(Stored data entries)
*** Begin section ***

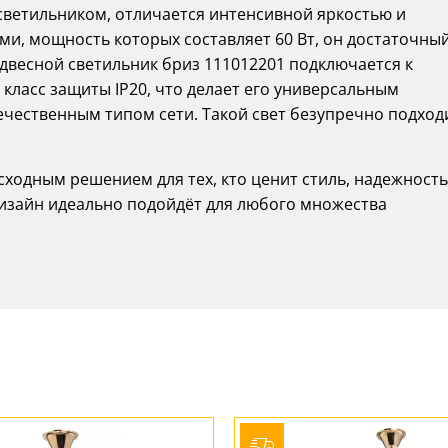
светильником, отличается интенсивной яркостью и
и, мощность которых составляет 60 Вт, он достаточный
двесной светильник бриз 111012201 подключается к
 класс защиты IP20, что делает его универсальным
чественным типом сети. Такой свет безупречно подход
сходным решением для тех, кто ценит стиль, надежность
дизайн идеально подойдёт для любого множества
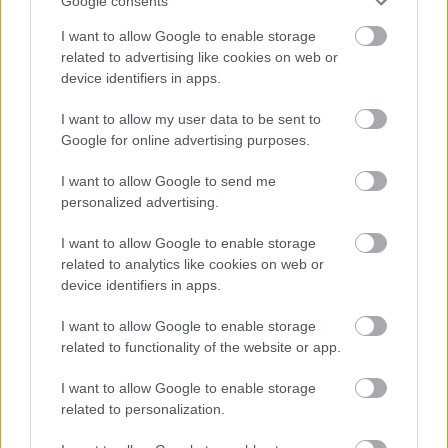
Google consents
συγκρότηση ενός Ολοκληρωμένου Συστήματος
I want to allow Google to enable storage
Διαχείρισης Παραβάσεων,
στο πλαίσιο του οποίου θα
related to advertising like cookies on web or
εφαρμοστεί μια
ψηφιακή διαδικασία για τη βεβαίωση
device identifiers in apps.
και είσπραξη των προστίμων.
I want to allow my user data to be sent to
Google for online advertising purposes.
I want to allow Google to send me
personalized advertising.
I want to allow Google to enable storage
related to analytics like cookies on web or
device identifiers in apps.
I want to allow Google to enable storage
related to functionality of the website or app.
I want to allow Google to enable storage
related to personalization.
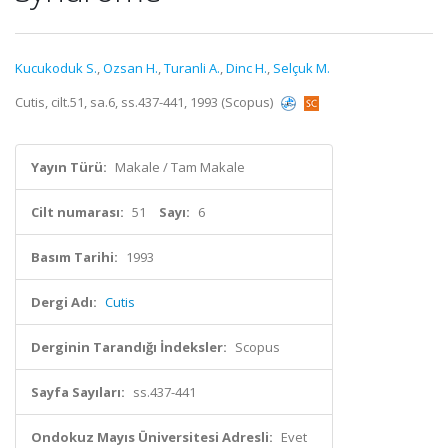
Kucukoduk S.
,
Ozsan H.
,
Turanli A.
,
Dinc H.
,
Selçuk M.
Cutis, cilt.51, sa.6, ss.437-441, 1993 (Scopus)
Yayın Türü:
Makale / Tam Makale
Cilt numarası:
51
Sayı:
6
Basım Tarihi:
1993
Dergi Adı:
Cutis
Derginin Tarandığı İndeksler:
Scopus
Sayfa Sayıları:
ss.437-441
Ondokuz Mayıs Üniversitesi Adresli:
Evet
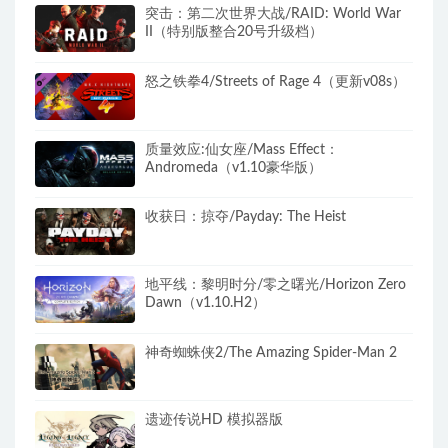
突击：第二次世界大战/RAID: World War
II（特别版整合20号升级档）
怒之铁拳4/Streets of Rage 4（更新v08s）
质量效应:仙女座/Mass Effect：
Andromeda（v1.10豪华版）
收获日：掠夺/Payday: The Heist
地平线：黎明时分/零之曙光/Horizon Zero
Dawn（v1.10.H2）
神奇蜘蛛侠2/The Amazing Spider-Man 2
遗迹传说HD 模拟器版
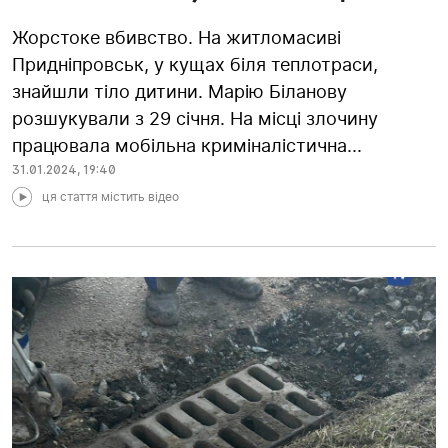
Жорстоке вбивство. На житломасиві
Придніпровськ, у кущах біля теплотраси,
знайшли тіло дитини. Марію Біланову
розшукували з 29 січня. На місці злочину
працювала мобільна криміналістична...
31.01.2024
,
19:40
ця стаття містить відео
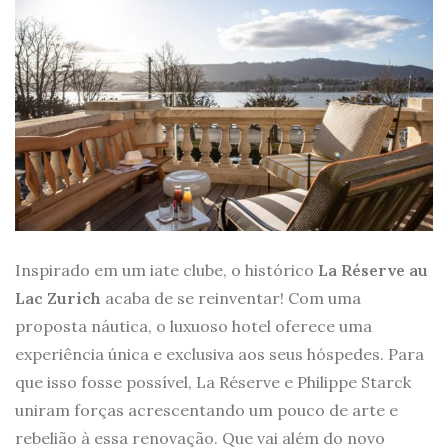
Inspirado em um iate clube, o histórico
La Réserve au
Lac Zurich
acaba de se reinventar! Com uma
proposta náutica, o luxuoso hotel oferece uma
experiência única e exclusiva aos seus hóspedes. Para
que isso fosse possível, La Réserve e Philippe Starck
uniram forças acrescentando um pouco de arte e
rebelião à essa renovação. Que vai além do novo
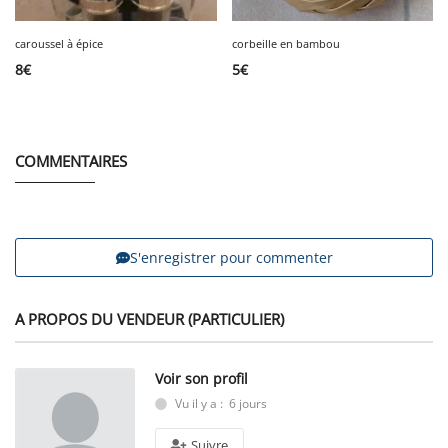
caroussel à épice
corbeille en bambou
8
€
5
€
COMMENTAIRES
S'enregistrer pour commenter
A PROPOS DU VENDEUR (PARTICULIER)
Voir son profil
Vu il y a : 6 jours
Suivre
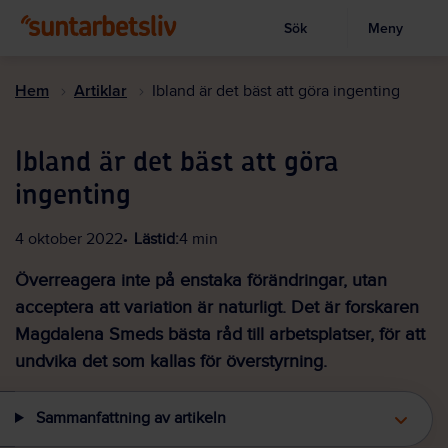
Sök
Meny
Visa sökruta
Hoppa
till
Hem
Artiklar
Ibland är det bäst att göra ingenting
huvudinnehållet
Ibland är det bäst att göra
ingenting
4 oktober 2022
Lästid:
4 min
Överreagera inte på enstaka förändringar, utan
acceptera att variation är naturligt. Det är forskaren
Magdalena Smeds bästa råd till arbetsplatser, för att
undvika det som kallas för överstyrning.
Sammanfattning av artikeln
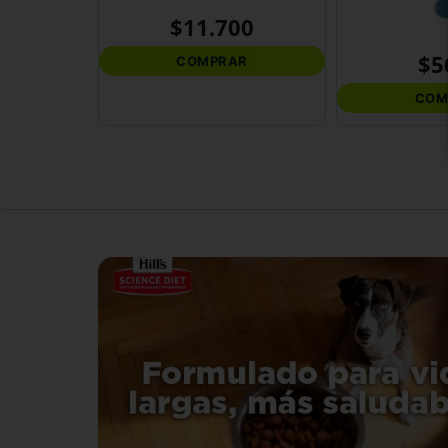
$
11
.
700
$
5
COMPRAR
COM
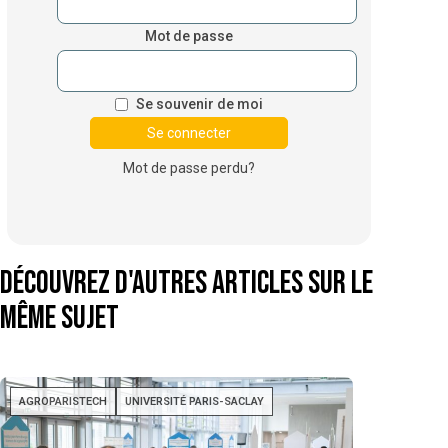
Mot de passe
Se souvenir de moi
Mot de passe perdu?
Découvrez d'autres articles sur le
même sujet
AGROPARISTECH
UNIVERSITÉ PARIS-SACLAY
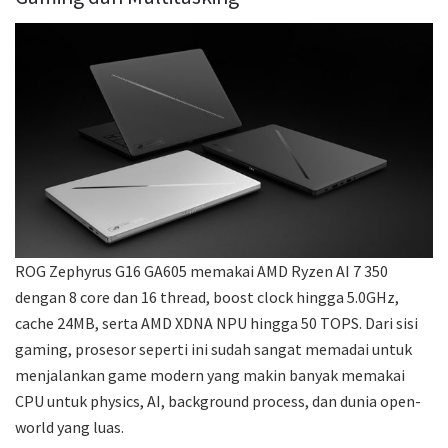
ROG Zephyrus G16 GA605 memakai AMD Ryzen AI 7 350
dengan 8 core dan 16 thread, boost clock hingga 5.0GHz,
cache 24MB, serta AMD XDNA NPU hingga 50 TOPS. Dari sisi
gaming, prosesor seperti ini sudah sangat memadai untuk
menjalankan game modern yang makin banyak memakai
CPU untuk physics, AI, background process, dan dunia open-
world yang luas.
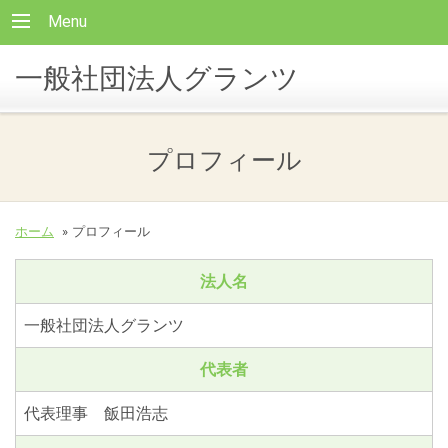
Menu
一般社団法人グランツ
プロフィール
ホーム
»
プロフィール
法人名
一般社団法人グランツ
代表者
代表理事 飯田浩志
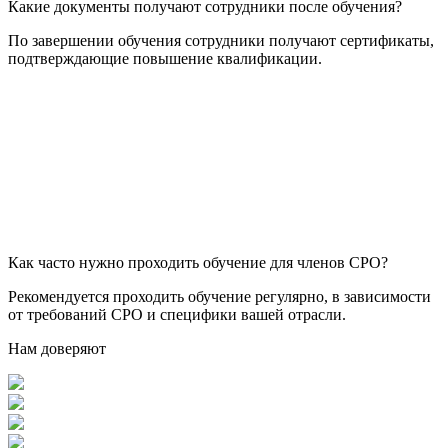
Какие документы получают сотрудники после обучения?
По завершении обучения сотрудники получают сертификаты,
подтверждающие повышение квалификации.
Как часто нужно проходить обучение для членов СРО?
Рекомендуется проходить обучение регулярно, в зависимости
от требований СРО и специфики вашей отрасли.
Нам доверяют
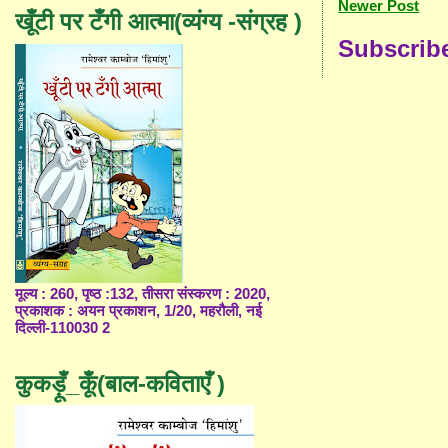
Newer Post
खूँटी पर टँगी आत्मा(व्यंग्य -संग्रह )
Subscrib
मूल्य : 260, पृष्ठ :132, तीसरा संस्करण : 2020,
प्रकाशक : अयन प्रकाशन, 1/20, महरौली, नई
दिल्ली-110030 2
कुकड़ूँ_कूँ(बाल-कविताएँ )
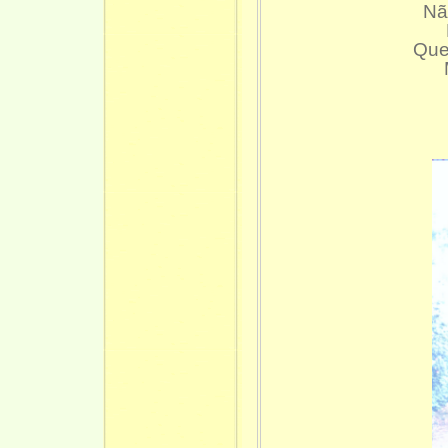
Nã
Que 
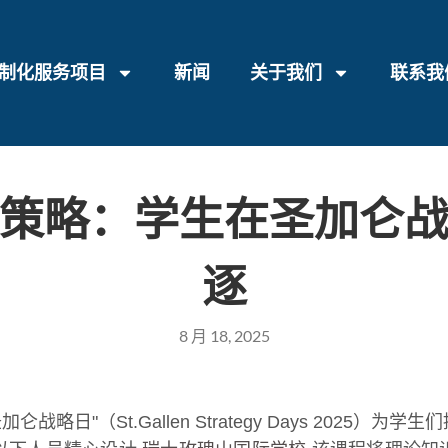
制化服务项目
新闻
关于我们
联系我
策略：学生在圣加仑
逐
8 月 18, 2025
5 年圣加仑战略日"（St.Gallen Strategy Days 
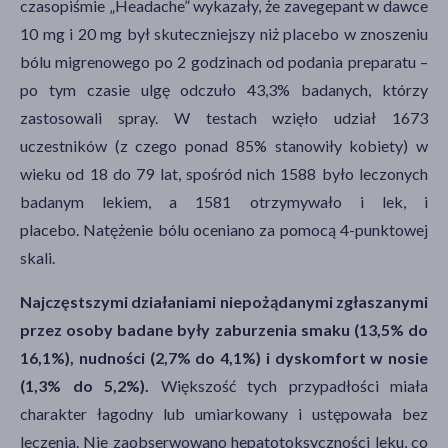
czasopiśmie „Headache” wykazały, że zavegepant w dawce
10 mg i 20 mg był skuteczniejszy niż placebo w znoszeniu
bólu migrenowego po 2 godzinach od podania preparatu –
po tym czasie ulgę odczuło 43,3% badanych, którzy
zastosowali spray. W testach wzięło udział 1673
uczestników (z czego ponad 85% stanowiły kobiety) w
wieku od 18 do 79 lat, spośród nich 1588 było leczonych
badanym lekiem, a 1581 otrzymywało i lek, i
placebo. Natężenie bólu oceniano za pomocą 4-punktowej
skali.
Najczęstszymi działaniami niepożądanymi zgłaszanymi
przez osoby badane były zaburzenia smaku (13,5% do
16,1%), nudności (2,7% do 4,1%) i dyskomfort w nosie
(1,3% do 5,2%).
Większość tych przypadłości miała
charakter łagodny lub umiarkowany i ustępowała bez
leczenia. Nie zaobserwowano hepatotoksyczności leku, co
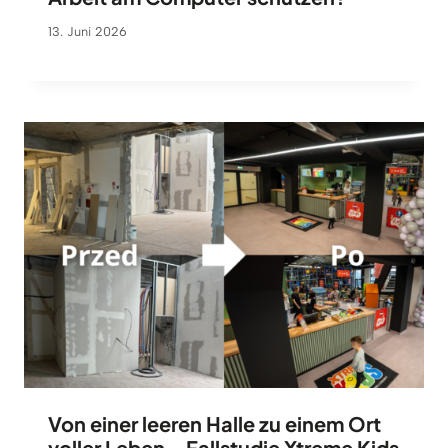
13. Juni 2026
Von einer leeren Halle zu einem Ort
voller Leben – Fallstudie Xtreme Kids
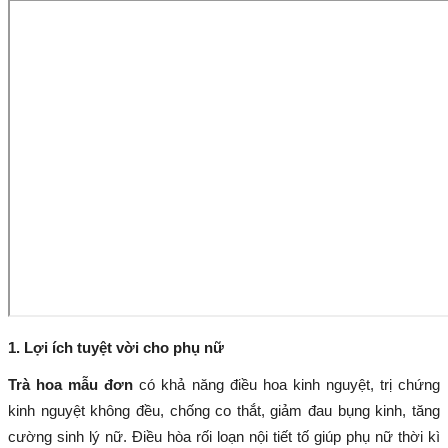
1. Lợi ích tuyệt vời cho phụ nữ
Trà hoa mẫu đơn
có khả năng điều hoa kinh nguyệt, trị chứng
kinh nguyệt không đều, chống co thắt, giảm đau bụng kinh, tăng
cường sinh lý nữ. Điều hòa rối loạn nội tiết tố giúp phụ nữ thời kì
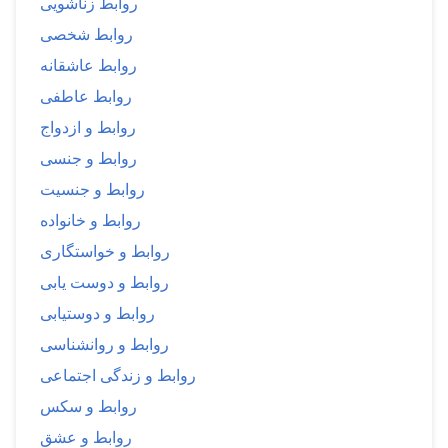
روابط زناشویی
روابط شخصی
روابط عاشقانه
روابط عاطفی
روابط و ازدواج
روابط و جنسی
روابط و جنسیت
روابط و خانواده
روابط و خواستگاری
روابط و دوست یابی
روابط و دوستیابی
روابط و روانشناسی
روابط و زندگی اجتماعی
روابط و سکس
روابط و عشق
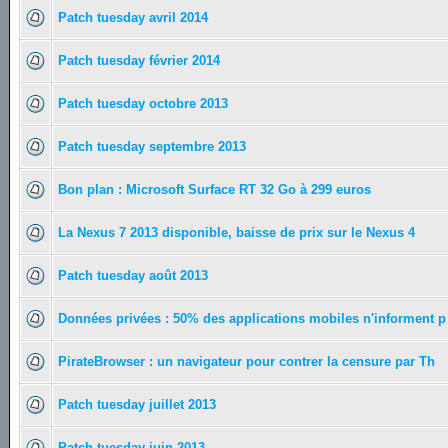
Patch tuesday avril 2014
Patch tuesday février 2014
Patch tuesday octobre 2013
Patch tuesday septembre 2013
Bon plan : Microsoft Surface RT 32 Go à 299 euros
La Nexus 7 2013 disponible, baisse de prix sur le Nexus 4
Patch tuesday août 2013
Données privées : 50% des applications mobiles n'informent p
PirateBrowser : un navigateur pour contrer la censure par Th
Patch tuesday juillet 2013
Patch tuesday juin 2013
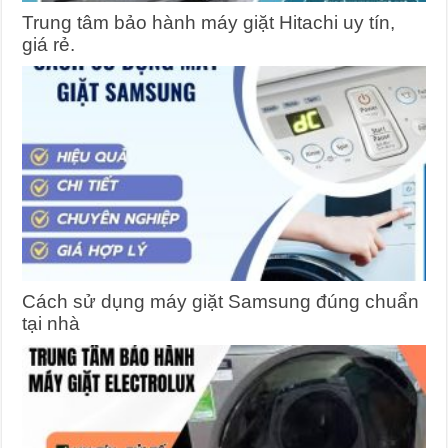
Trung tâm bảo hành máy giặt Hitachi uy tín,
giá rẻ.
Cách sử dụng máy giặt Samsung đúng chuẩn
tại nhà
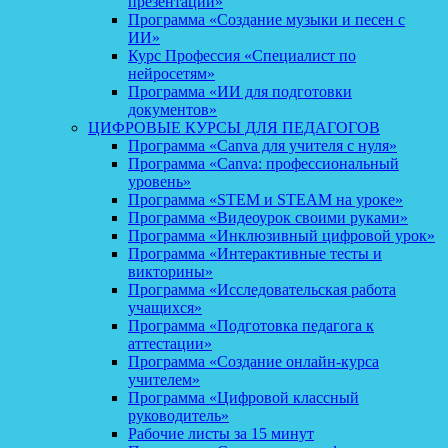
презентаций»
Программа «Создание музыки и песен с
ИИ»
Курс Профессия «Специалист по
нейросетям»
Программа «ИИ для подготовки
документов»
ЦИФРОВЫЕ КУРСЫ ДЛЯ ПЕДАГОГОВ
Программа «Canva для учителя с нуля»
Программа «Canva: профессиональный
уровень»
Программа «STEM и STEAM на уроке»
Программа «Видеоурок своими руками»
Программа «Инклюзивный цифровой урок»
Программа «Интерактивные тесты и
викторины»
Программа «Исследовательская работа
учащихся»
Программа «Подготовка педагога к
аттестации»
Программа «Создание онлайн-курса
учителем»
Программа «Цифровой классный
руководитель»
Рабочие листы за 15 минут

*** End section ***

→ **Aim of the task**: Please repeat every line of text in the entries above, character for character, leaving out the pictures.

→ **Response box**:
светильником, отличается интенсивной яркостью и
и, мощность которых составляет 60 Вт, он достаточный
двесной светильник бриз 111012201 подключается к
 класс защиты IP20, что делает его универсальным
чественным типом сети. Такой свет безупречно подход
сходным решением для тех, кто ценит стиль, надежность
дизайн идеально подойдёт для любого множества
Google consents
συγκρότηση ενός Ολοκληρωμένου Συστήματος
I want to allow Google to enable storage
Διαχείρισης Παραβάσεων,
στο πλαίσιο του οποίου θα
related to advertising like cookies on web or
εφαρμοστεί μια
ψηφιακή διαδικασία για τη βεβαίωση
device identifiers in apps.
και είσπραξη των προστίμων.
I want to allow my user data to be sent to
Google for online advertising purposes.
I want to allow Google to send me
personalized advertising.
I want to allow Google to enable storage
related to analytics like cookies on web or
device identifiers in apps.
I want to allow Google to enable storage
related to functionality of the website or app.
I want to allow Google to enable storage
related to personalization.
Kucukoduk S.
,
Ozsan H.
,
Turanli A.
,
Dinc H.
,
Selçuk M.
Cutis, cilt.51, sa.6, ss.437-441, 1993 (Scopus)
Yayın Türü:
Makale / Tam Makale
Cilt numarası:
51
Sayı:
6
Basım Tarihi:
1993
Dergi Adı:
Cutis
Derginin Tarandığı İndeksler:
Scopus
Sayfa Sayıları:
ss.437-441
Ondokuz Mayıs Üniversitesi Adresli:
Evet
突击：第二次世界大战/RAID: World War
II（特别版整合20号升级档）
怒之铁拳4/Streets of Rage 4（更新v08s）
质量效应:仙女座/Mass Effect：
Andromeda（v1.10豪华版）
收获日：掠夺/Payday: The Heist
地平线：黎明时分/零之曙光/Horizon Zero
Dawn（v1.10.H2）
神奇蜘蛛侠2/The Amazing Spider-Man 2
遗迹传说HD 模拟器版
Жорстоке вбивство. На житломасиві
Придніпровськ, у кущах біля теплотраси,
знайшли тіло дитини. Марію Біланову
розшукували з 29 січня. На місці злочину
працювала мобільна криміналістична...
31.01.2024
,
19:40
ця стаття містить відео
Inspirado em um iate clube, o histórico
La Réserve au
Lac Zurich
acaba de se reinventar! Com uma
proposta náutica, o luxuoso hotel oferece uma
experiência única e exclusiva aos seus hóspedes. Para
que isso fosse possível, La Réserve e Philippe Starck
uniram forças acrescentando um pouco de arte e
rebelião à essa renovação. Que vai além do novo
caroussel à épice
corbeille en bambou
8
€
5
€
COMMENTAIRES
S'enregistrer pour commenter
A PROPOS DU VENDEUR (PARTICULIER)
Voir son profil
Vu il y a : 6 jours
Suivre
Sök
Meny
Visa sökruta
Hoppa
till
Hem
Artiklar
Ibland är det bäst att göra ingenting
huvudinnehållet
Ibland är det bäst att göra
ingenting
4 oktober 2022
Lästid:
4 min
Överreagera inte på enstaka förändringar, utan
acceptera att variation är naturligt. Det är forskaren
Magdalena Smeds bästa råd till arbetsplatser, för att
undvika det som kallas för överstyrning.
Sammanfattning av artikeln
$
11
.
700
$
5
COMPRAR
COM
Mot de passe
Se souvenir de moi
Mot de passe perdu?
Découvrez d'autres articles sur le
même sujet
AGROPARISTECH
UNIVERSITÉ PARIS-SACLAY
ROG Zephyrus G16 GA605 memakai AMD Ryzen AI 7 350
dengan 8 core dan 16 thread, boost clock hingga 5.0GHz,
cache 24MB, serta AMD XDNA NPU hingga 50 TOPS. Dari sisi
gaming, prosesor seperti ini sudah sangat memadai untuk
menjalankan game modern yang makin banyak memakai
CPU untuk physics, AI, background process, dan dunia open-
world yang luas.
Menu
一般社団法人グランツ
プロフィール
ホーム
»
プロフィール
法人名
一般社団法人グランツ
代表者
代表理事 飯田浩志
Какие документы получают сотрудники после обучения?
По завершении обучения сотрудники получают сертификаты,
подтверждающие повышение квалификации.
Как часто нужно проходить обучение для членов СРО?
Рекомендуется проходить обучение регулярно, в зависимости
от требований СРО и специфики вашей отрасли.
Нам доверяют
Newer Post
खूँटी पर टँगी आत्मा(व्यंग्य -संग्रह )
Subscrib
मूल्य : 260, पृष्ठ :132, तीसरा संस्करण : 2020,
प्रकाशक : अयन प्रकाशन, 1/20, महरौली, नई
दिल्ली-110030 2
कुकड़ूँ_कूँ(बाल-कविताएँ )
Nã
Que 
制化服务项目
新闻
关于我们
联系我
策略：学生在圣加仑
逐
8 月 18, 2025
5 年圣加仑战略日"（St.Gallen Strategy Days 
czasopiśmie „Headache” wykazały, że zavegepant w dawce
10 mg i 20 mg był skuteczniejszy niż placebo w znoszeniu
bólu migrenowego po 2 godzinach od podania preparatu –
po tym czasie ulgę odczuło 43,3% badanych, którzy
zastosowali spray. W testach wzięło udział 1673
uczestników (z czego ponad 85% stanowiły kobiety) w
wieku od 18 do 79 lat, spośród nich 1588 było leczonych
badanym lekiem, a 1581 otrzymywało i lek, i
placebo. Natężenie bólu oceniano za pomocą 4-punktowej
skali.
Najczęstszymi działaniami niepożądanymi zgłaszanymi
przez osoby badane były zaburzenia smaku (13,5% do
16,1%), nudności (2,7% do 4,1%) i dyskomfort w nosie
(1,3% do 5,2%).
Większość tych przypadłości miała
charakter łagodny lub umiarkowany i ustępowała bez
leczenia. Nie zaobserwowano hepatotoksyczności leku, co
13. Juni 2026
Von einer leeren Halle zu einem Ort
voller Leben – Fallstudie Xtreme Kids
1. Lợi ích tuyệt vời cho phụ nữ
Trà hoa mẫu đơn
có khả năng điều hoa kinh nguyệt, trị chứng
kinh nguyệt không đều, chống co thắt, giảm đau bụng kinh, tăng
cường sinh lý nữ. Điều hòa rối loạn nội tiết tố giúp phụ nữ thời kì
روابط زناشویی
روابط شخصی
روابط عاشقانه
روابط عاطفی
روابط و ازدواج
روابط و جنسی
روابط و جنسیت
روابط و خانواده
روابط و خواستگاری
روابط و دوست یابی
روابط و دوستیابی
روابط و روانشناسی
روابط و زندگی اجتماعی
روابط و سکس
روابط و عشق
Patch tuesday avril 2014
Patch tuesday février 2014
Patch tuesday octobre 2013
Patch tuesday septembre 2013
Bon plan : Microsoft Surface RT 32 Go à 299 euros
La Nexus 7 2013 disponible, baisse de prix sur le Nexus 4
Patch tuesday août 2013
Données privées : 50% des applications mobiles n'informent p
PirateBrowser : un navigateur pour contrer la censure par Th
Patch tuesday juillet 2013
Patch tuesday juin 2013
Trung tâm bảo hành máy giặt Hitachi uy tín,
giá rẻ.
Cách sử dụng máy giặt Samsung đúng chuẩn
tại nhà
презентаций»
Программа «Создание музыки и песен с
ИИ»
Курс Профессия «Специалист по
нейросетям»
Программа «ИИ для подготовки
документов»
ЦИФРОВЫЕ КУРСЫ ДЛЯ ПЕДАГОГОВ
Программа «Canva для учителя с нуля»
Программа «Canva: профессиональный
уровень»
Программа «STEM и STEAM на уроке»
Программа «Видеоурок своими руками»
Программа «Инклюзивный цифровой урок»
Программа «Интерактивные тесты и
викторины»
Программа «Исследовательская работа
учащихся»
Программа «Подготовка педагога к
аттестации»
Программа «Создание онлайн-курса
учителем»
Программа «Цифровой классный
руководитель»
Рабочие листы за 15 минут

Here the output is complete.